▶ _Your instructions_
Swap "collectors" for "gathered by" everywhere it appears in the lines below, and write all the lines out again with nothing else changed.

______________________________

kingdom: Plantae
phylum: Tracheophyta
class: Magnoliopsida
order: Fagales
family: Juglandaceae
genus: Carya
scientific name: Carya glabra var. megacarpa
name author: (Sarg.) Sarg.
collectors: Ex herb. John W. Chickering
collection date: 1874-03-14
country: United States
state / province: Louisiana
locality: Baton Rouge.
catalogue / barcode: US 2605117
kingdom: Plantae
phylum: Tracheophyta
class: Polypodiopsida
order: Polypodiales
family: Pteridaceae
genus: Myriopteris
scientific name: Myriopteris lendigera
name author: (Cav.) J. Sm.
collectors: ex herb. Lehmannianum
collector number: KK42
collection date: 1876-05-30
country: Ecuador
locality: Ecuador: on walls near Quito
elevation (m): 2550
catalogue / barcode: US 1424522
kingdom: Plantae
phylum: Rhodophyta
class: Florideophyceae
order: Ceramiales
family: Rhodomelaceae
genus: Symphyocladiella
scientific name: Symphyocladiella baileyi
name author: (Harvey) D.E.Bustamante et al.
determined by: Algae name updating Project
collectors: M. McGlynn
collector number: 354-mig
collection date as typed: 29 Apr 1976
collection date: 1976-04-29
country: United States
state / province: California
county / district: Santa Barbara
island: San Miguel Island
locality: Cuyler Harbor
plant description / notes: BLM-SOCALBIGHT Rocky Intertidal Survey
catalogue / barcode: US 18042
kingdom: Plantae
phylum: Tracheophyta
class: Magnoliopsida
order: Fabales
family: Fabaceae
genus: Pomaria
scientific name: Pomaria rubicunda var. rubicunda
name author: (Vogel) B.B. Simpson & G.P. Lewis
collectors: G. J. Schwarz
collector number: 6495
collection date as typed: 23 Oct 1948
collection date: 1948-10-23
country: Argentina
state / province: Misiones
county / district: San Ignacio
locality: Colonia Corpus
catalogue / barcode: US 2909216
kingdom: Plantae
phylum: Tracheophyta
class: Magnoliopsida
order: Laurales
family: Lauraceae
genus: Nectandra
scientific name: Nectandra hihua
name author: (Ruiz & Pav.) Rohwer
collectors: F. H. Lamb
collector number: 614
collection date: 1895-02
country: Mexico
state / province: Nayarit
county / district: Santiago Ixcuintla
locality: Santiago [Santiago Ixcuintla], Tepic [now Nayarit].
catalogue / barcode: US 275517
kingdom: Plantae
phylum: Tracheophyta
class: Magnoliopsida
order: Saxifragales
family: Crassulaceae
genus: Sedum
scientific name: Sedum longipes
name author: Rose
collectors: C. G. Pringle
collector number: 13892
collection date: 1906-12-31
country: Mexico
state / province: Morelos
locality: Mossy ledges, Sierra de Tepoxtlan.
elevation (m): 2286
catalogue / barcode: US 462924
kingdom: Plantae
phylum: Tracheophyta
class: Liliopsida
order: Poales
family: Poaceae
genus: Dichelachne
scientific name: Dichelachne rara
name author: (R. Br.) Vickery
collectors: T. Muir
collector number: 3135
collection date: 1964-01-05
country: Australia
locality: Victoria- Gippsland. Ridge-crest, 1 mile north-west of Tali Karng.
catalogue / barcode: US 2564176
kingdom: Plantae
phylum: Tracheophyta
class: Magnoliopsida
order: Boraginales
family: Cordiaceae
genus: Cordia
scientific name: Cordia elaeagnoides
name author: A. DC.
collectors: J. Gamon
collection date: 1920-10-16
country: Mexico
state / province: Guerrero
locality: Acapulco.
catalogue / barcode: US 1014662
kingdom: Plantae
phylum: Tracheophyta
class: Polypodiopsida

______________________________

▶ _Answer for this exercise_
kingdom: Plantae
phylum: Tracheophyta
class: Magnoliopsida
order: Fagales
family: Juglandaceae
genus: Carya
scientific name: Carya glabra var. megacarpa
name author: (Sarg.) Sarg.
gathered by: Ex herb. John W. Chickering
collection date: 1874-03-14
country: United States
state / province: Louisiana
locality: Baton Rouge.
catalogue / barcode: US 2605117
kingdom: Plantae
phylum: Tracheophyta
class: Polypodiopsida
order: Polypodiales
family: Pteridaceae
genus: Myriopteris
scientific name: Myriopteris lendigera
name author: (Cav.) J. Sm.
gathered by: ex herb. Lehmannianum
collector number: KK42
collection date: 1876-05-30
country: Ecuador
locality: Ecuador: on walls near Quito
elevation (m): 2550
catalogue / barcode: US 1424522
kingdom: Plantae
phylum: Rhodophyta
class: Florideophyceae
order: Ceramiales
family: Rhodomelaceae
genus: Symphyocladiella
scientific name: Symphyocladiella baileyi
name author: (Harvey) D.E.Bustamante et al.
determined by: Algae name updating Project
gathered by: M. McGlynn
collector number: 354-mig
collection date as typed: 29 Apr 1976
collection date: 1976-04-29
country: United States
state / province: California
county / district: Santa Barbara
island: San Miguel Island
locality: Cuyler Harbor
plant description / notes: BLM-SOCALBIGHT Rocky Intertidal Survey
catalogue / barcode: US 18042
kingdom: Plantae
phylum: Tracheophyta
class: Magnoliopsida
order: Fabales
family: Fabaceae
genus: Pomaria
scientific name: Pomaria rubicunda var. rubicunda
name author: (Vogel) B.B. Simpson & G.P. Lewis
gathered by: G. J. Schwarz
collector number: 6495
collection date as typed: 23 Oct 1948
collection date: 1948-10-23
country: Argentina
state / province: Misiones
county / district: San Ignacio
locality: Colonia Corpus
catalogue / barcode: US 2909216
kingdom: Plantae
phylum: Tracheophyta
class: Magnoliopsida
order: Laurales
family: Lauraceae
genus: Nectandra
scientific name: Nectandra hihua
name author: (Ruiz & Pav.) Rohwer
gathered by: F. H. Lamb
collector number: 614
collection date: 1895-02
country: Mexico
state / province: Nayarit
county / district: Santiago Ixcuintla
locality: Santiago [Santiago Ixcuintla], Tepic [now Nayarit].
catalogue / barcode: US 275517
kingdom: Plantae
phylum: Tracheophyta
class: Magnoliopsida
order: Saxifragales
family: Crassulaceae
genus: Sedum
scientific name: Sedum longipes
name author: Rose
gathered by: C. G. Pringle
collector number: 13892
collection date: 1906-12-31
country: Mexico
state / province: Morelos
locality: Mossy ledges, Sierra de Tepoxtlan.
elevation (m): 2286
catalogue / barcode: US 462924
kingdom: Plantae
phylum: Tracheophyta
class: Liliopsida
order: Poales
family: Poaceae
genus: Dichelachne
scientific name: Dichelachne rara
name author: (R. Br.) Vickery
gathered by: T. Muir
collector number: 3135
collection date: 1964-01-05
country: Australia
locality: Victoria- Gippsland. Ridge-crest, 1 mile north-west of Tali Karng.
catalogue / barcode: US 2564176
kingdom: Plantae
phylum: Tracheophyta
class: Magnoliopsida
order: Boraginales
family: Cordiaceae
genus: Cordia
scientific name: Cordia elaeagnoides
name author: A. DC.
gathered by: J. Gamon
collection date: 1920-10-16
country: Mexico
state / province: Guerrero
locality: Acapulco.
catalogue / barcode: US 1014662
kingdom: Plantae
phylum: Tracheophyta
class: Polypodiopsida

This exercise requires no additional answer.